[Extracted page text data]

----------------

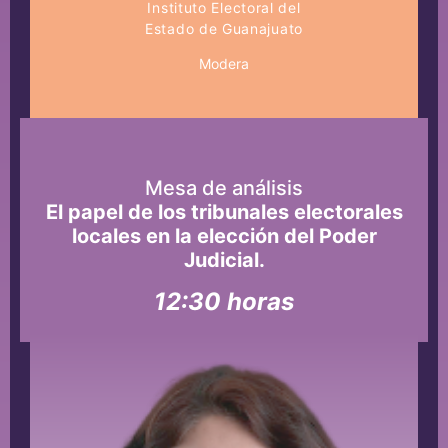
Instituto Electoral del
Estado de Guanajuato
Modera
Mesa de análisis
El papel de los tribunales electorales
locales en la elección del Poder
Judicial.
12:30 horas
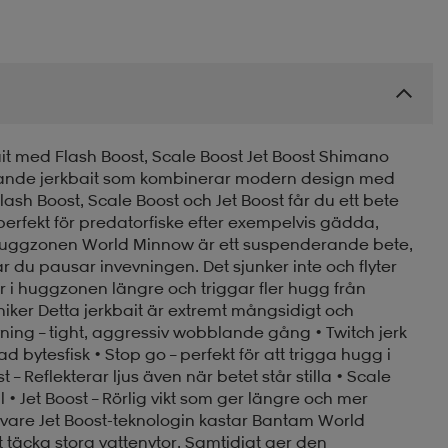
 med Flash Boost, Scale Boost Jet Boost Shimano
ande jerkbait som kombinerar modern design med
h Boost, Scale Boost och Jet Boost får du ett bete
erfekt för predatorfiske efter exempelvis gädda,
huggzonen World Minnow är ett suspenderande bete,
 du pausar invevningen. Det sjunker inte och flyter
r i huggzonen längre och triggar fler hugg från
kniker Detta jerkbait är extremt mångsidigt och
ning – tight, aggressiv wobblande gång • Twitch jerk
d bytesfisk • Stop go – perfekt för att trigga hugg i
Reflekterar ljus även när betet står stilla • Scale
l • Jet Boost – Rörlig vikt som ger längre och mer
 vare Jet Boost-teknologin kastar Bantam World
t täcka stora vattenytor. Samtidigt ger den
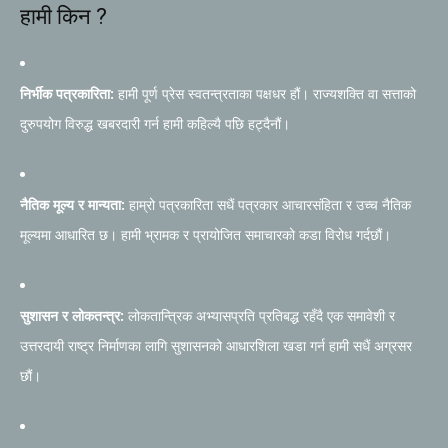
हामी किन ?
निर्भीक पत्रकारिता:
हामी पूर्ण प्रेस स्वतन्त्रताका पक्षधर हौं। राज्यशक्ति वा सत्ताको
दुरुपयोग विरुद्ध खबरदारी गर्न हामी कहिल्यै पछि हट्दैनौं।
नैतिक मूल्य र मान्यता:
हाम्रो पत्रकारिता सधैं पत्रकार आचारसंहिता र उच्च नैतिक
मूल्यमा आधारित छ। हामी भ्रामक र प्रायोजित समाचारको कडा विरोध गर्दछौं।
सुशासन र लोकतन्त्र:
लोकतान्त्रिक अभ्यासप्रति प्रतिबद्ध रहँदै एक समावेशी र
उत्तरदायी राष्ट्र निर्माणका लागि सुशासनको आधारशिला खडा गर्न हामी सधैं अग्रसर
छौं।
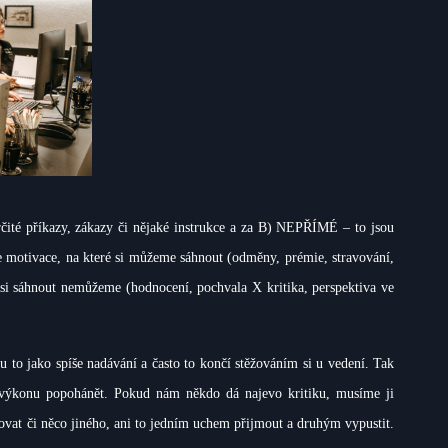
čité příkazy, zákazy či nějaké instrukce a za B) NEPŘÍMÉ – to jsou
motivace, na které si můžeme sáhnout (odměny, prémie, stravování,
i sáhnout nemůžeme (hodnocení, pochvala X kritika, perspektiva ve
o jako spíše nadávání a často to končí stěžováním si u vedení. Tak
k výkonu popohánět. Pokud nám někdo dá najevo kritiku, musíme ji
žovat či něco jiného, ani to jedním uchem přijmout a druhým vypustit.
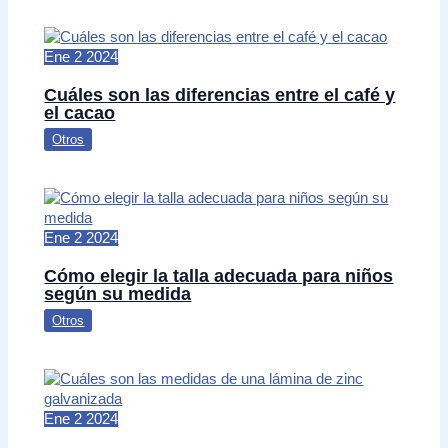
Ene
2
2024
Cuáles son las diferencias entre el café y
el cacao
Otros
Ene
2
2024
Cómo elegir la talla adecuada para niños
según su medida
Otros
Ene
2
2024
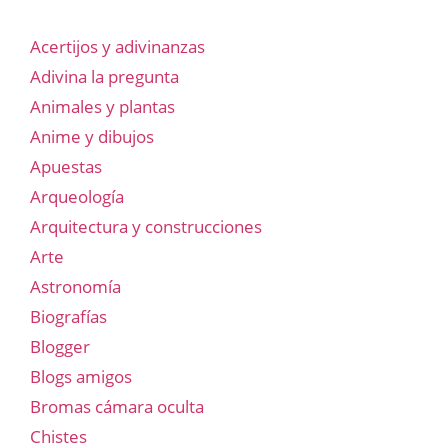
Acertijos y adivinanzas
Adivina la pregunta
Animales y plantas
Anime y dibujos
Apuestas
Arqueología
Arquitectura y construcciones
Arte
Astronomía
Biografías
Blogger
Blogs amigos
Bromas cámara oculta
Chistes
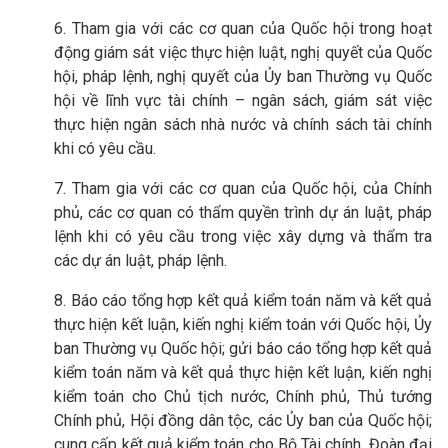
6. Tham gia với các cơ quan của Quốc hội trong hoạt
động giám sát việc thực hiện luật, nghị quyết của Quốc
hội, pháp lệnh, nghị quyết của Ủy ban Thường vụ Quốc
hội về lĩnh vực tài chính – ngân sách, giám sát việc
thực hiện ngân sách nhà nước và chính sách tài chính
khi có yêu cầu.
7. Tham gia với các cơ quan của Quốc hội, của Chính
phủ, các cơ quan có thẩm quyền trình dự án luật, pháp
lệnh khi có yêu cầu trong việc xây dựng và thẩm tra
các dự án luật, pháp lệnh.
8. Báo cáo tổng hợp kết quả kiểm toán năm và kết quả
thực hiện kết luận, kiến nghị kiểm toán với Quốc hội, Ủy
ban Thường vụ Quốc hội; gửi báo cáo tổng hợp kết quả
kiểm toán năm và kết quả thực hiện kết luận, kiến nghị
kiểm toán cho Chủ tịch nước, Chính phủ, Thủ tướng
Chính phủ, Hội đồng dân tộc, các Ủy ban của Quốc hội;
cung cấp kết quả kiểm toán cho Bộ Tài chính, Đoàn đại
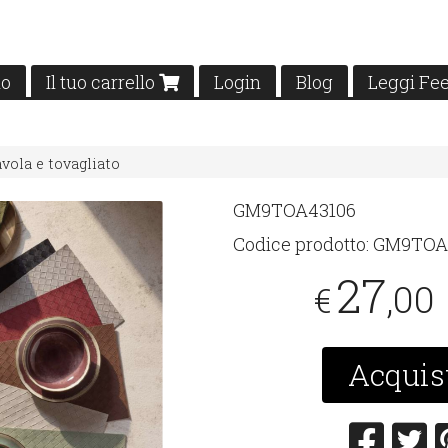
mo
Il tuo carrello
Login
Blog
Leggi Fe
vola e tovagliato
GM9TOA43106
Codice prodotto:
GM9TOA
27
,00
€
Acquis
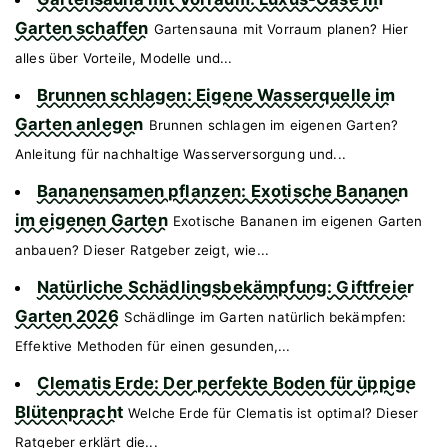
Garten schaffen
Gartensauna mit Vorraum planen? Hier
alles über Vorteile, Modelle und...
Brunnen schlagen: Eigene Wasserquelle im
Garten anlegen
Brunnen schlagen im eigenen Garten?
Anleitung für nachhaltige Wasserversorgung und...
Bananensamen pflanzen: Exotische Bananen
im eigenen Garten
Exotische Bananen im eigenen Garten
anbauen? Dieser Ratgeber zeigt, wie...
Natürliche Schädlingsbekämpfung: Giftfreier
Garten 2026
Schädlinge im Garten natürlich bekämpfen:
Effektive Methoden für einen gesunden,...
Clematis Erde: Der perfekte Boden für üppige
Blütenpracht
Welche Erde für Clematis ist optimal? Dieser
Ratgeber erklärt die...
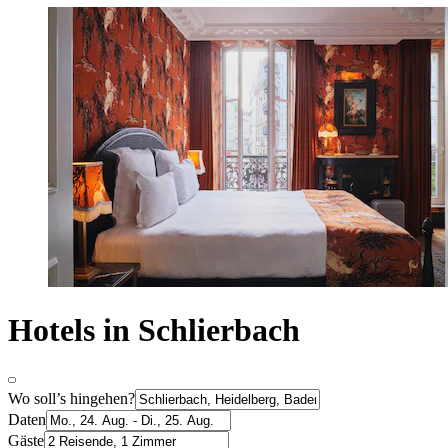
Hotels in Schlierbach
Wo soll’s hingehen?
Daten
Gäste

----------------

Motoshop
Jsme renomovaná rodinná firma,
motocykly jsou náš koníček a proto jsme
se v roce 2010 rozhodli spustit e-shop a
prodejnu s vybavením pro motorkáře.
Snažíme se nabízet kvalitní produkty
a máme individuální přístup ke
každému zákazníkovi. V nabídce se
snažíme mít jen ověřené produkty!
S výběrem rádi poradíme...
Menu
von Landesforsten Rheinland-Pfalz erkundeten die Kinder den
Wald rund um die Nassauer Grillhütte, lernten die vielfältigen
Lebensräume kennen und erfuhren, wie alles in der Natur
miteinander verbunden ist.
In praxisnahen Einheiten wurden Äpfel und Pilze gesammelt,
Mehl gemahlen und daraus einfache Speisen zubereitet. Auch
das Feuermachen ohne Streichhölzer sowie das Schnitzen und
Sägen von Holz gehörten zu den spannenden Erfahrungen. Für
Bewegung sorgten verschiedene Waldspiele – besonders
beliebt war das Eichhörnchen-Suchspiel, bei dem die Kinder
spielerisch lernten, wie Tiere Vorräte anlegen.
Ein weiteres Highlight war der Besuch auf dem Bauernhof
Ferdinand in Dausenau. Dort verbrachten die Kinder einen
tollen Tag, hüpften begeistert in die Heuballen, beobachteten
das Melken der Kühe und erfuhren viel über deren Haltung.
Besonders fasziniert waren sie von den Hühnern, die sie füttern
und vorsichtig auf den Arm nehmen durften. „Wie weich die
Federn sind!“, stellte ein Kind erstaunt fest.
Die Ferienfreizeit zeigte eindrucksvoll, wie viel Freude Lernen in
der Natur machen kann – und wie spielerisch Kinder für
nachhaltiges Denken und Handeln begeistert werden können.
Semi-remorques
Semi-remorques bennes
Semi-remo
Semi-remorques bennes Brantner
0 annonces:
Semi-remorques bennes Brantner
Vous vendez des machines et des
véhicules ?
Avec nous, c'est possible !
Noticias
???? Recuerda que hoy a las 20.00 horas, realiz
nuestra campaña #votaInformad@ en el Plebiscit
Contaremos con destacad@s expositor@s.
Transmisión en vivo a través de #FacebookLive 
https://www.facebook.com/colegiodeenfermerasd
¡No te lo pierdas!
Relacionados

----------------

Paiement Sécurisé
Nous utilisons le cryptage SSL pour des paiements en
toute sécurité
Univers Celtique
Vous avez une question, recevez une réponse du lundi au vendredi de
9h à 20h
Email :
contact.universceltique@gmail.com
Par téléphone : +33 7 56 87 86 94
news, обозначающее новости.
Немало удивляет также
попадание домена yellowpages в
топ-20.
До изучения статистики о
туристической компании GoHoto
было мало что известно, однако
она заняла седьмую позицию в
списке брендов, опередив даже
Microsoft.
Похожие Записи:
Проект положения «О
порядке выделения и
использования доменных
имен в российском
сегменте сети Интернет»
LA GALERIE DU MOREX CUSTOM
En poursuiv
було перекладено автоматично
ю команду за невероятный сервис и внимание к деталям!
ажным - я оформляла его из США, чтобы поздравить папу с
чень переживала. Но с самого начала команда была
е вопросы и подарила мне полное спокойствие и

----------------

## What to work on
Could you return the lines in the entries above that contain "huggzonen"?

## Result of this task
huggzonen World Minnow är ett suspenderande bete,
r i huggzonen längre och triggar fler hugg från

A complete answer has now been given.